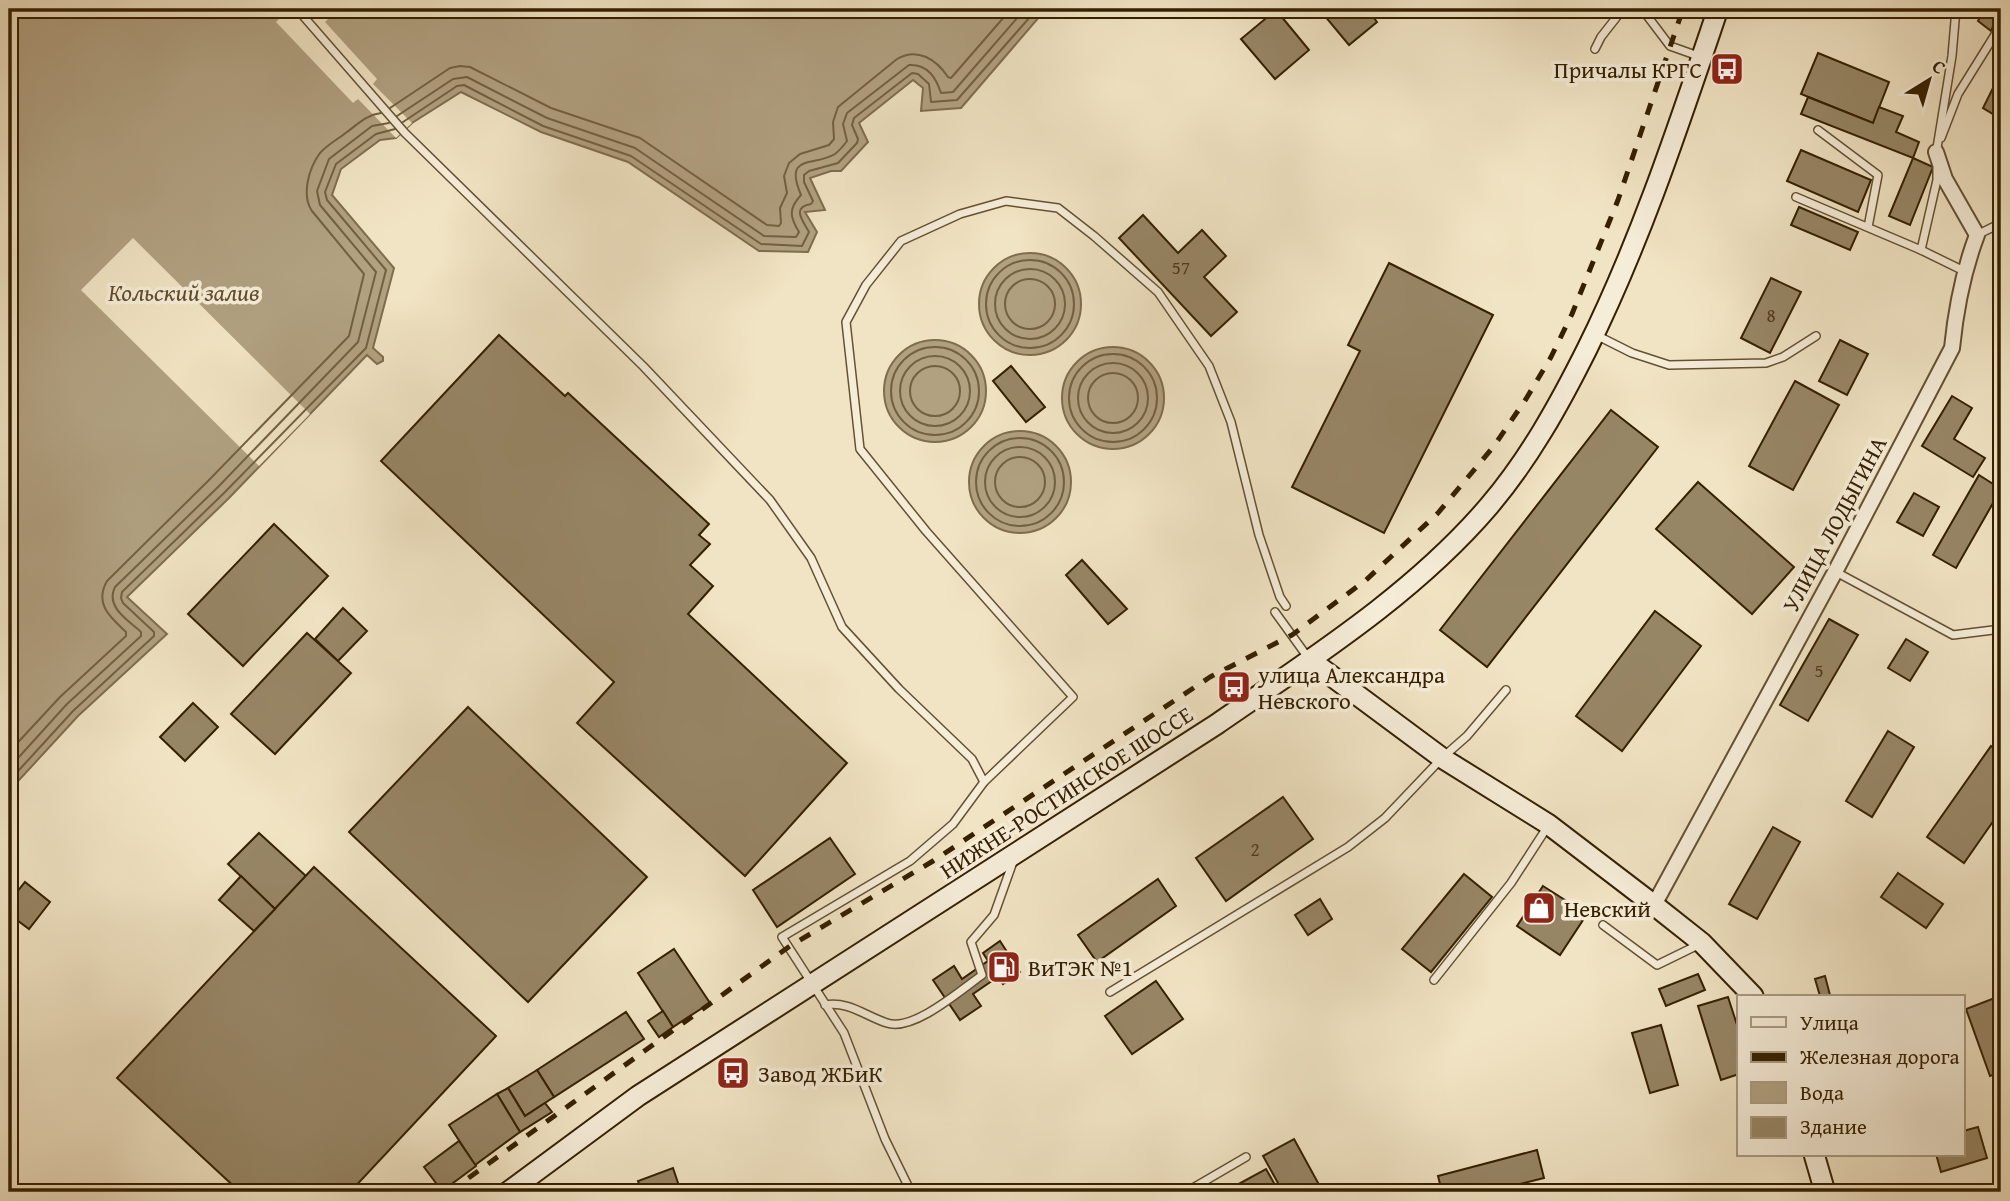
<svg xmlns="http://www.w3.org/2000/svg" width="2010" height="1201" font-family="'Gentium Book Plus',serif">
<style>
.water{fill:#b1a181;stroke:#7f6d4d;stroke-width:2}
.pier{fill:#f1e4c4}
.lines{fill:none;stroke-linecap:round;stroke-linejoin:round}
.shore{stroke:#736040;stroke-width:2}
.building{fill:#978666;stroke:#352000;stroke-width:2}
.lane-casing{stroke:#645131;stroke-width:10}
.street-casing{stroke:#645131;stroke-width:18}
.secondary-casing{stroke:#352000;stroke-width:23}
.lane{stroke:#f6edd9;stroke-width:7}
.street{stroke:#f6edd9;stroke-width:14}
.secondary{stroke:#f6edd9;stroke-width:19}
.rail{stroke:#352000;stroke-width:5;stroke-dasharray:12 12;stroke-linecap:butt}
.labels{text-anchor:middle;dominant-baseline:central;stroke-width:7;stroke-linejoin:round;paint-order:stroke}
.number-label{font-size:19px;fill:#4e3a1a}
.poi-label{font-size:23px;fill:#352000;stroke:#f6edd9;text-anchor:start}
.street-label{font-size:23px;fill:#352000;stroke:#f6edd9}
.water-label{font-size:24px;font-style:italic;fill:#604d2d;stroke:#f6edd9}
</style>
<rect width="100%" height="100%" fill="#f1e4c4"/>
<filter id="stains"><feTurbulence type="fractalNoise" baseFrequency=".00286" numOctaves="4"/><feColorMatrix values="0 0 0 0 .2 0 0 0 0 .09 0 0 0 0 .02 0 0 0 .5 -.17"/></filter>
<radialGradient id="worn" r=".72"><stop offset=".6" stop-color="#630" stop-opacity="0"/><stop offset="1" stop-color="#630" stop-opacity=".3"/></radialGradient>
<!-- water -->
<g class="water">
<polygon points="9,9 1046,9 961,108 921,111 923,88 913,80 859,123 868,142 841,171 831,171 810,178 825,210 805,212 817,232 808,252 759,251 628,162 541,132 461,92 412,123 396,138 380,140 341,169 332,195 394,268 373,348 383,357 383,361 377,364 367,355 229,498 127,597 167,634 78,716 9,791"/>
<circle cx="1030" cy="304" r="51"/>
<circle cx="935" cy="391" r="51"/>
<circle cx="1113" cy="398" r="51"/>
<circle cx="1020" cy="482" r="51"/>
</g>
<!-- pier -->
<g class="pier">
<polygon points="289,9 338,9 325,22 377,79 373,84 412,123 396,138 358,99 353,103 276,22"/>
<polygon points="133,238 310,414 259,466 81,290"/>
</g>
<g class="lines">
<!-- shore -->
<g class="shore">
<path d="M390,108l60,-40 10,-2 10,1 81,41 89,30 127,87 12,1 2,-3 -1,-15 7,-15 -3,-17 5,-13 11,-9 29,-9 5,-6 -1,-17 5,-15 59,-48c20,-12 39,0 51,18l3,1 60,-69"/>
<path d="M397,116l56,-37 14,-2 80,41 88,30 129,88 32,1 3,-5c-9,-15 -11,-23 2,-37 -18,-42 13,-28 34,-41 4,-3 9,-9 12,-13l-4,-17 4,-11 62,-48c19,-1 27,13 32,28l12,-1 72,-83"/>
<path d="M403,122l54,-36 7,-1 79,41 88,30 130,88 41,2 7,-14c-6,-11 -18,-25 2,-28l2,-3 -9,-19v-7l5,-4 29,-8 19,-20 1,-4 -6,-14 2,-7 58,-45 6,1 11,10 2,18 26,-2 80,-91"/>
<circle cx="1030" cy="304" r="44"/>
<circle cx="1030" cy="304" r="35"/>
<circle cx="1030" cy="304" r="25"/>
<circle cx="935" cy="391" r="44"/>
<circle cx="1113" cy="398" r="44"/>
<circle cx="935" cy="391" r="35"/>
<circle cx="1113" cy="398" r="35"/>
<circle cx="935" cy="391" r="25"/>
<circle cx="1113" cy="398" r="25"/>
<circle cx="1020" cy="482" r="44"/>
<circle cx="1020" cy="482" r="35"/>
<circle cx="1020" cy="482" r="25"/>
<path d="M9,752l51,-55 66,-61v-4c-16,-15 -32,-28 -19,-51l103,-102 139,-143 15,-62 -52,-63c-11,-16 -3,-43 8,-58 7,-8 18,-14 27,-21 11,-8 19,-17 34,-19"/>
<path d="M9,768l58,-64 74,-68v-4c-13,-12 -36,-25 -26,-45l103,-100 140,-145 18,-70 -56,-67 -3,-14 12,-32 43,-33 17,-3"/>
<polyline points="9,781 73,711 154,636 154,632 123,603 121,598 122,592 224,493 366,348 386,270 327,200 325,192 336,164 376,134 395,129"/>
</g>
</g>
<!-- building -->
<g class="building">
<polygon points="1319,9 1367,9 1377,22 1349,45"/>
<polygon points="1817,9 1839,9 1838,15"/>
<polygon points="1984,9 2001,9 1991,31 1978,21"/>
<polygon points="1276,10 1309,50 1275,79 1241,39"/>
<polygon points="1818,53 1889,82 1873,123 1801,94"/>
<polygon points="2001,72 2001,111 1998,117 1983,108"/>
<polygon points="1808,97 1873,123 1879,107 1903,116 1896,132 1919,142 1913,158 1801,114"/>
<polygon points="1801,150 1871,180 1858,212 1787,181"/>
<polygon points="1913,158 1933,167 1910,225 1889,216"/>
<polygon points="1799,207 1858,232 1850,250 1791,225"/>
<polygon points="1143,215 1178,253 1202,230 1226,256 1204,277 1237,312 1211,336 1119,238"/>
<polygon points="1389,263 1493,315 1384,533 1292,487 1360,351 1348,345"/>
<polygon points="1771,278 1801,292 1770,353 1741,338"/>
<polygon points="499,335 565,396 568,393 709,524 699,535 710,544 690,565 713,586 688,614 847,763 745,876 577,723 614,682 381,461"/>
<polygon points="1840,340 1868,354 1847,395 1819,381"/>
<polygon points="1011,366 1045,407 1026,422 993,381"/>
<polygon points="1795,381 1839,405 1793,490 1749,466"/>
<polygon points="1952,396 1972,408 1954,439 1985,458 1973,477 1922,446"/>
<polygon points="1611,410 1658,447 1487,667 1440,630"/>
<polygon points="1979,475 2001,489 1956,568 1933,555"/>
<polygon points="1698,482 1794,567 1752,614 1656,529"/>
<polygon points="1914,493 1939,507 1923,536 1897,522"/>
<polygon points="274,524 328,576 243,666 188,614"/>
<polygon points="1082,560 1127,609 1108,624 1066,575"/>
<polygon points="343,608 367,631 338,661 315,639"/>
<polygon points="1655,611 1701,646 1622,751 1576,716"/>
<polygon points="1829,619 1858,635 1808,721 1780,705"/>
<polygon points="307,633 351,673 275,754 231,714"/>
<polygon points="1906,639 1928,652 1910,681 1888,668"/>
<polygon points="193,703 218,727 185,761 160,737"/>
<polygon points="468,707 647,877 528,1002 349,832"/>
<polygon points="1888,731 1914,747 1872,817 1846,801"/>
<polygon points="1991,746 2001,754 2001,810 1964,863 1927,837"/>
<polygon points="1283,797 1313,839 1226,901 1196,858"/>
<polygon points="1773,827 1800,842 1757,919 1729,904"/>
<polygon points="259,833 306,876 275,909 228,864"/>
<polygon points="830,838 855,874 777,927 753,890"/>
<polygon points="314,867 496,1036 350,1192 240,1192 117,1078"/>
<polygon points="1898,873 1943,904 1926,928 1881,897"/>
<polygon points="1464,874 1492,897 1431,972 1402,949"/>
<polygon points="241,876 275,909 254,931 219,900"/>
<polygon points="1158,879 1176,906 1097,962 1078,935"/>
<polygon points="25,882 50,902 29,929 9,914 9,902"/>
<polygon points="1543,886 1587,914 1560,955 1517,926"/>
<polygon points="1320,899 1332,919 1308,935 1295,915"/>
<polygon points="1000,941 1020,972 1003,984 983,953"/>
<polygon points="674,949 710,1003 673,1027 638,973"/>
<polygon points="988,961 999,976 973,994 981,1006 960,1020 933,980 954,966 962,979"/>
<polygon points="1698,974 1705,990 1666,1006 1659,989"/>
<polygon points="1825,976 1830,995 1820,996 1815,979"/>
<polygon points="1156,981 1183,1019 1132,1054 1105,1016"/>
<polygon points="2000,996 2001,1072 1990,1076 1966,1009"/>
<polygon points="1728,997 1739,1031 1739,1074 1721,1080 1698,1006"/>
<polygon points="663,1011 673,1027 659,1037 648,1021"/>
<polygon points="626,1012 644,1039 554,1097 537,1070"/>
<polygon points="1661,1025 1678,1085 1650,1093 1632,1033"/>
<polygon points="537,1070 554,1097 525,1116 508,1088"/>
<polygon points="508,1088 525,1116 545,1103 552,1112 520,1132 497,1094"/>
<polygon points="497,1094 520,1132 475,1165 449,1125"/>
<polygon points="1978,1127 1987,1158 1941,1172 1936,1154 1963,1154 1963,1131"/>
<polygon points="1294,1139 1323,1192 1283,1192 1263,1156"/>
<polygon points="459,1141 476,1166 442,1191 424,1167"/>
<polygon points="1537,1150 1544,1178 1488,1192 1442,1192 1438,1176"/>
<polygon points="673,1168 681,1192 642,1192 638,1181"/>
<polygon points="1266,1169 1279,1192 1224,1192"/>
</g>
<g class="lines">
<defs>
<g id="lane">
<polyline points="308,9 304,17 405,133 643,366 770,500 811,558 842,627 899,689 972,759 984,782"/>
<polyline points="1642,9 1670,46 1701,57"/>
<polyline points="1595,49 1601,37 1623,9"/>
<polyline points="1818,130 1878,175 1868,227"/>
<polyline points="1941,138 1958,94 2001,25"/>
<polyline points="1936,154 1952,56 1956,9"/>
<polyline points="1796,197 1921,250 1964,271"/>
<polyline points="1977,235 2001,223"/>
<polyline points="1921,250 1937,180 1937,169"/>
<polyline points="1596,335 1632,353 1669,365 1766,363 1783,357 1816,336"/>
<polyline points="1836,572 1953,635 2001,629"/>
<polyline points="1275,612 1309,659"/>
<polyline points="1603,925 1657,965 1700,944"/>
<polyline points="1434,980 1511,883 1548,826"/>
<polyline points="1110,992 1348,847 1385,818 1442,758 1467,736 1506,690"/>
<path d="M825,1005c24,-4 40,11 62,18 26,9 74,-33 95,-48l-11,-33 23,-27 20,-56"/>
<polyline points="911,1192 885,1139 844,1033 782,937 910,861 953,824 984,782 1073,697 926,531 860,449 846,322 866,285 901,241 960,214 1006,201 1058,208 1094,236 1158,292 1209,366 1231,422 1259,535 1280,597 1286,606"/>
<polyline points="1186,1192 1246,1157"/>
</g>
<path id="street" d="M1654,905l181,-333 117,-224c4,-40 11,-76 25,-113l-32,-56 -9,-27"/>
<g id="secondary">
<polyline points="1310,660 1442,758 1548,824 1654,905 1702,943 1753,996"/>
<polyline points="1814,1154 1825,1192"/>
<path d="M508,1192l130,-96 579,-372c94,-65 197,-130 272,-218 40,-47 70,-101 98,-157 54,-109 92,-225 131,-340"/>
</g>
</defs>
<!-- lane casing -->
<use href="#lane" class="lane-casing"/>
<!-- street casing -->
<use href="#street" class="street-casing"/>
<!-- secondary casing -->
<use href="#secondary" class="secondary-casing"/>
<!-- lane -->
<use href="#lane" class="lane"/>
<!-- street -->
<use href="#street" class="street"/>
<!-- secondary -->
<use href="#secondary" class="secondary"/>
<!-- rail -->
<polyline class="rail" points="449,1192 790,946 933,861 1210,677 1292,635 1366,580 1438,513 1494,446 1526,399 1551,357 1572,314 1618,200 1683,9"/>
</g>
<!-- icons -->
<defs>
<symbol id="bus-square" viewBox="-11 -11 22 22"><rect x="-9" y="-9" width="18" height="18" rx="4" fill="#8f2418" stroke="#f6edd9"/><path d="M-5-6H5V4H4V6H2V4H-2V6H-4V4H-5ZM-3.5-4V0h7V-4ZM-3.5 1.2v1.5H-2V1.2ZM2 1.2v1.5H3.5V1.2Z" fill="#fff"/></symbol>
<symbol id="shop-square" viewBox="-11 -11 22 22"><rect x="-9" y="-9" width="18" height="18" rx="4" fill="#8f2418" stroke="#f6edd9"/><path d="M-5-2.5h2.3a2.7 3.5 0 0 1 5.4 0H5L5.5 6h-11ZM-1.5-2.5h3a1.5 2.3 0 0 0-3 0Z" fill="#fff"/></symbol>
<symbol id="fuel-square" viewBox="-11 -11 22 22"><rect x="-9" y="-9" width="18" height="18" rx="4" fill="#8f2418" stroke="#f6edd9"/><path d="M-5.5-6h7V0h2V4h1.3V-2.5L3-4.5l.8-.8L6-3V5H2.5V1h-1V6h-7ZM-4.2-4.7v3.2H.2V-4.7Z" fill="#fff"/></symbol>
</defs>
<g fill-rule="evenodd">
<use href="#bus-square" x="1708" y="50" width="38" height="38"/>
<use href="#bus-square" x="1215" y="668" width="38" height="38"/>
<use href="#shop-square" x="1520" y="889" width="38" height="38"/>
<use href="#fuel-square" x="985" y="948" width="38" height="38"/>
<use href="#bus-square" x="714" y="1054" width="38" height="38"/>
</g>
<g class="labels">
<!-- number labels -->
<g class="number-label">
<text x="1181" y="267">57</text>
<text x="1771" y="315">8</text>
<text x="1819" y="670">5</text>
<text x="1255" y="849">2</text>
</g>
<!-- poi labels -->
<g class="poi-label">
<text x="1702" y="69" text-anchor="end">Причалы КРГС</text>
<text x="1258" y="674">улица Александра<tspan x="1258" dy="26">Невского</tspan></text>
<text x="1564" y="908">Невский</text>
<text x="1028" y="967">ВиТЭК №1</text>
<text x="758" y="1073">Завод ЖБиК</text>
</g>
<!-- street labels -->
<g class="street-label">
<text transform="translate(1834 524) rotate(-62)">УЛИЦА ЛОДЫГИНА</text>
<text transform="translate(1066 792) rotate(-33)">НИЖНЕ-РОСТИНСКОЕ ШОССЕ</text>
</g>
<!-- water labels -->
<g class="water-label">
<text x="184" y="292">Кольский залив</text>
</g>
</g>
<!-- margin -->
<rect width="2010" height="1201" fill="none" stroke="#f1e4c4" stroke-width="35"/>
<rect x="10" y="10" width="1989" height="1180" fill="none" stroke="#352000" stroke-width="3.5"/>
<rect x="18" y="18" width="1975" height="1166" fill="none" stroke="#352000" stroke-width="2"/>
<!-- legend -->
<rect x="1737" y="995" width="228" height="161" fill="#f6edd9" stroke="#a99b82" stroke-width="2"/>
<rect x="1751" y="1017" width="35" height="10" fill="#f6edd9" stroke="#a99b82" stroke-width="2"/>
<text x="1800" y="1030" font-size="21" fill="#352000">Улица</text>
<rect x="1751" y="1052" width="35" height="10" fill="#352000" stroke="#a99b82" stroke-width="2"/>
<text x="1800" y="1064" font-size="21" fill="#352000">Железная дорога</text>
<rect x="1751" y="1082" width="35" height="21" fill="#b1a181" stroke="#a99b82" stroke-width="2"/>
<text x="1800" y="1100" font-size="21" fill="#352000">Вода</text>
<rect x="1751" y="1117" width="35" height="21" fill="#978666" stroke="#a99b82" stroke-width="2"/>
<text x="1800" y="1134" font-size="21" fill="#352000">Здание</text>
<!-- north arrow -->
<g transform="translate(1929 80) rotate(37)" stroke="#f6edd9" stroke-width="5" paint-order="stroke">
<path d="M0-5L12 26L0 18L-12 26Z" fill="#352000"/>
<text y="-10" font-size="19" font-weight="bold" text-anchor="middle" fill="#352000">С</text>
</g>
<rect width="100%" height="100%" filter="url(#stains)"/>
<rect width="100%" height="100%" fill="url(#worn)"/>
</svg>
◆ ◆ ◆
## EXERCISE GOAL
Apply a filter to the listing above so that only lines with "paint" are kept, and copy those lines.

## FINISHED TASK
.labels{text-anchor:middle;dominant-baseline:central;stroke-width:7;stroke-linejoin:round;paint-order:stroke}
<g transform="translate(1929 80) rotate(37)" stroke="#f6edd9" stroke-width="5" paint-order="stroke">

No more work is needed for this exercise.